Wu and Kuo agree that the best way to promote environmentally friendly practices is through policy. Policy, they say, helps educate people, and they tend to change their actions after it’s implemented. One example of this is reusable cups: in the past, drink shops might not serve you in your own bottle or cup, but now most will. This causes attitudes to change, which leads to acceptance.
Taipei City has expanded its reusable cup program by launching the free ReCup rental services recently, with some kiosks for this service set up throughout the city. Whether beverage shop customers bring their own containers or choose to use a reusable cup from the kiosks before ordering, they can all enjoy NT$5 or more discounts. It is hoped that through implementation, single-use plastic cups will be greatly reduced.
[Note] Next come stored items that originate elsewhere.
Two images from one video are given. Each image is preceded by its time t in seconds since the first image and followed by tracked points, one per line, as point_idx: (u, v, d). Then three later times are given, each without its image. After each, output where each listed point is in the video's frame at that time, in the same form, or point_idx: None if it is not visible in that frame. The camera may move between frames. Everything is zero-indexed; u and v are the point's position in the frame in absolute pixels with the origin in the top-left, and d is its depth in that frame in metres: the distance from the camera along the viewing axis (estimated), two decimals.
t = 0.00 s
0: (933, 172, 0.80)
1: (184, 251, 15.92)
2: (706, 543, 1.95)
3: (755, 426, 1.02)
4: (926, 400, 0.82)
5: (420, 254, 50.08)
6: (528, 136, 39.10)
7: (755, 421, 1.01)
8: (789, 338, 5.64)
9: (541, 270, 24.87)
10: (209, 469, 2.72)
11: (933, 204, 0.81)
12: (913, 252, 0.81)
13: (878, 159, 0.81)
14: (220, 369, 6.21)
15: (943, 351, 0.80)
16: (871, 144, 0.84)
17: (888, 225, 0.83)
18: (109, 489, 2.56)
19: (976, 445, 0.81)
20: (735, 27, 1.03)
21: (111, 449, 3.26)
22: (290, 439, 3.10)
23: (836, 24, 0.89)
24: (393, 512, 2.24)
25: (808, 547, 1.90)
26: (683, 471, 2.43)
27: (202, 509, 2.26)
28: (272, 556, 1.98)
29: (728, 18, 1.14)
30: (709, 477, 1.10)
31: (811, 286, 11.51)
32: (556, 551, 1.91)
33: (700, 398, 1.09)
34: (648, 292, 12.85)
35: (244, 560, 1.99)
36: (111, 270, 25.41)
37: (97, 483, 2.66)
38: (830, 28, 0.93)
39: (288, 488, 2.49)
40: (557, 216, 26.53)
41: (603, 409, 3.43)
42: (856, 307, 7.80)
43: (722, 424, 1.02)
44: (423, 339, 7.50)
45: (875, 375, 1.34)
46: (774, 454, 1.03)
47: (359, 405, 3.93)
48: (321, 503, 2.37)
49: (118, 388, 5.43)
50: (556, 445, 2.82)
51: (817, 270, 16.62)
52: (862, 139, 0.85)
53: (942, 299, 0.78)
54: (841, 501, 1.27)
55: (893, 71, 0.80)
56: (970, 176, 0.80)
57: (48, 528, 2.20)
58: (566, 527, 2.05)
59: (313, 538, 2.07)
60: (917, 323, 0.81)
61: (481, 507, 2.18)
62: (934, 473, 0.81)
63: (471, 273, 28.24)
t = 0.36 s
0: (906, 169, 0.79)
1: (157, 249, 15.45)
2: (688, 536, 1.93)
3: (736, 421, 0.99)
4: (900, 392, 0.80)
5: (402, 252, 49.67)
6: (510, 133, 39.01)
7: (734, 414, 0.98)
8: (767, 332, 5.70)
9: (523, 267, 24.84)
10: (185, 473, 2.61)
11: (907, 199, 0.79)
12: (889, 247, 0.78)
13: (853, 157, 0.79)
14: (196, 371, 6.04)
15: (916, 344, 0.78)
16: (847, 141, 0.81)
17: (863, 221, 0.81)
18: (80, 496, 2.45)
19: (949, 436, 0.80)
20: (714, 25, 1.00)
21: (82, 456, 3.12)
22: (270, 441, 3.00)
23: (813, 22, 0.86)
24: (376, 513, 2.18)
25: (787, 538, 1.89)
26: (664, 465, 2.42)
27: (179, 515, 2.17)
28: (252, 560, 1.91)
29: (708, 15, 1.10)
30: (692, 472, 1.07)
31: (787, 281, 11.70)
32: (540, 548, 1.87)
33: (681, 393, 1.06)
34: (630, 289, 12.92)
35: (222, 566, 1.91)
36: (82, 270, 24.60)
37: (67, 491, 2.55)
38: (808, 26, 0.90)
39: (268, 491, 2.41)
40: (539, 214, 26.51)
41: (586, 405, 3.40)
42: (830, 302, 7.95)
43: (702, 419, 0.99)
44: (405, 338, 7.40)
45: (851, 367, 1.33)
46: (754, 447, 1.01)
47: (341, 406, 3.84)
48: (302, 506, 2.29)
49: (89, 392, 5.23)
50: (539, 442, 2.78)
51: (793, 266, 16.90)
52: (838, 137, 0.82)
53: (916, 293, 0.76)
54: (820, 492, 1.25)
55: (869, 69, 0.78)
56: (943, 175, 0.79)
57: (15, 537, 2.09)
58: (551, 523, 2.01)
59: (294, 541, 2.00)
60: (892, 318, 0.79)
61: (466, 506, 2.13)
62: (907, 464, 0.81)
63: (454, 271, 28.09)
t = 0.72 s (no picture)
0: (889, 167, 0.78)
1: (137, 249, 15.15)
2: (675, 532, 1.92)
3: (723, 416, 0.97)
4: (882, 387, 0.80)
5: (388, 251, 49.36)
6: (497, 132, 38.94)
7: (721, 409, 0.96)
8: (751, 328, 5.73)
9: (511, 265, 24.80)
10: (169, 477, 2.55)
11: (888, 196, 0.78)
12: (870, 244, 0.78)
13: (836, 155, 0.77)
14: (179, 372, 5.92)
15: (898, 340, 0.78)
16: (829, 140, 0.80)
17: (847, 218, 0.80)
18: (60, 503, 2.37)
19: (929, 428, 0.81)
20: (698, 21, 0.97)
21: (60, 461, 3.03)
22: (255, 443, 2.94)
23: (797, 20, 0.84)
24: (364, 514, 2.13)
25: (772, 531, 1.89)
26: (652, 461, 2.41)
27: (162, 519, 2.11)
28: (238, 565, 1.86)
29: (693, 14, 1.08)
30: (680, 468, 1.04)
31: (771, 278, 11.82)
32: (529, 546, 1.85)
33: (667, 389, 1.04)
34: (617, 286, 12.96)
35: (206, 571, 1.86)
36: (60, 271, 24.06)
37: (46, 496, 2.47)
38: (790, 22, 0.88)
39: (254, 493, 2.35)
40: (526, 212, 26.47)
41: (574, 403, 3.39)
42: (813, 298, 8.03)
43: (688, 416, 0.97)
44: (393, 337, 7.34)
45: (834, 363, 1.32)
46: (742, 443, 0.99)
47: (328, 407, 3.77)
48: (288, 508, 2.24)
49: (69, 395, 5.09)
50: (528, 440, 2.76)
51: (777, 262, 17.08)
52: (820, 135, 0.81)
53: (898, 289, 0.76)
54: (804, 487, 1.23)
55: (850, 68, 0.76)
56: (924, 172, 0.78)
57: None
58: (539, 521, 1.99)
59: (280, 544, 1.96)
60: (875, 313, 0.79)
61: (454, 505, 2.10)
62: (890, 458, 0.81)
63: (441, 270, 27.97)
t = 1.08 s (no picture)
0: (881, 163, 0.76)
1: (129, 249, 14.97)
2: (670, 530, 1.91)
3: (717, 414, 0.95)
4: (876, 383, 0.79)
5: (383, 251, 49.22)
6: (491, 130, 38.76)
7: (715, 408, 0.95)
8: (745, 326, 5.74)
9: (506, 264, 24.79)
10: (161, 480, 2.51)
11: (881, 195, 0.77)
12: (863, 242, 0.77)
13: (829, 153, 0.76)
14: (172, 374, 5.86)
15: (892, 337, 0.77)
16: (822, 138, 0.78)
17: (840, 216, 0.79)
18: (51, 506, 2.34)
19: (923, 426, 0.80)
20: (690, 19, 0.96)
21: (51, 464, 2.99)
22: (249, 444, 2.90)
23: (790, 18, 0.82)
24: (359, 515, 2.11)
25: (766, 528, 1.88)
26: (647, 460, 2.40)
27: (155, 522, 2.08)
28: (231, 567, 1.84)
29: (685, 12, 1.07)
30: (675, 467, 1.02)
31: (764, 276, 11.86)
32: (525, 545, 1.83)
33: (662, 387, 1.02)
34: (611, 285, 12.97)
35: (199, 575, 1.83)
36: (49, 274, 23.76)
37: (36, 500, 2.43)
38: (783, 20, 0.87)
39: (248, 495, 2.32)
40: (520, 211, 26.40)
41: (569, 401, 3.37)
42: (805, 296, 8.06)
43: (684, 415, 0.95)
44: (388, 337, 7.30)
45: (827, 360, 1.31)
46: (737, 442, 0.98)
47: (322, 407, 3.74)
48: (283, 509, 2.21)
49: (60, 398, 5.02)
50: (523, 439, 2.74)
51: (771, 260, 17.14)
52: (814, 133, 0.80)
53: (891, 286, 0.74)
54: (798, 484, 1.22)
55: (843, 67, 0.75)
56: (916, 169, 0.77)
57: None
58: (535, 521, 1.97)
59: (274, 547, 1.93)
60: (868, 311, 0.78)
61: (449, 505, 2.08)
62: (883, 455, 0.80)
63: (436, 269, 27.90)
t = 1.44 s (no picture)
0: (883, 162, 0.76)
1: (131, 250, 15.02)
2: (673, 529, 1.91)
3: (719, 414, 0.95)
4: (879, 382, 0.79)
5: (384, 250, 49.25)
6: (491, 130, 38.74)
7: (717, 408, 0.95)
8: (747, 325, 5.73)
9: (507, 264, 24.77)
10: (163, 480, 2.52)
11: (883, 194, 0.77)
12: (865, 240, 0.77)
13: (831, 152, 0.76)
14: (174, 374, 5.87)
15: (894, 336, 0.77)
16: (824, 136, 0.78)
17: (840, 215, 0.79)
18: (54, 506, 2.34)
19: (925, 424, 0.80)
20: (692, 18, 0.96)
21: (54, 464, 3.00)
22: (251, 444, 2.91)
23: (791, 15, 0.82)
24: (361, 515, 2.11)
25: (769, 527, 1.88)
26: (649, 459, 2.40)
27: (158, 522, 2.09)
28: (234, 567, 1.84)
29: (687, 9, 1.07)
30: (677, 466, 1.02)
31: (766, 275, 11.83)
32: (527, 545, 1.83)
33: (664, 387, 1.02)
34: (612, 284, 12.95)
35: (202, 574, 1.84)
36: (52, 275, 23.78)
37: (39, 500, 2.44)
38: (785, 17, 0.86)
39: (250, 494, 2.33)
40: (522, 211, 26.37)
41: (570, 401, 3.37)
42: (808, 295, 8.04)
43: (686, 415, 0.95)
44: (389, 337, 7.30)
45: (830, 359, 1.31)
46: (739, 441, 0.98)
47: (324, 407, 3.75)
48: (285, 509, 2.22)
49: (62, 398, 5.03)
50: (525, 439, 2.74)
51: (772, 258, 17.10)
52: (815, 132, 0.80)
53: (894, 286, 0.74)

Wu says the biggest question people have when it comes to ‘unpackaged’ stores is what to do if they don’t or can’t bring their own containers. Essentially, what’s the Plan B if you want to buy something but didn’t plan ahead? “The idea is to have reusable containers available, and after use, send it to a pickup point or another store to exchange it or save it for future use. In some other countries, you can get the cup you need, then pay a small fee to send it to another store. So, if we all work together to do this, we can make it successful,” he adds.
Of course, people do criticize the packaging-free movement. Some say they don’t earn enough money and can’t spend more to buy what they need in a more sustainable way. Wu and Kuo hope for opportunities to discuss a variety of solutions, as no one solution will work for everyone. For instance, beeswax wrap can be naturally maintained, and dried loofahs are a natural product that can be used as scrubbers for an extended period. The best method, of course, is to reuse or exchange items rather than recycling them.
“There are different methods of communication to help people understand the external costs. For example, ‘This is cheap because the real cost is that it hurts the environment; that is expensive because it protects the environment,’” Wu adds.
At San Shi Living Lab, the bottom line is that eco- friendliness is a choice: one can commit to more sustainable actions or choose the easiest or least expensive solutions. As Taipei leads the nation toward a plastic-free future, it seems likely that more people will see the benefits of choosing to defend the natural environment.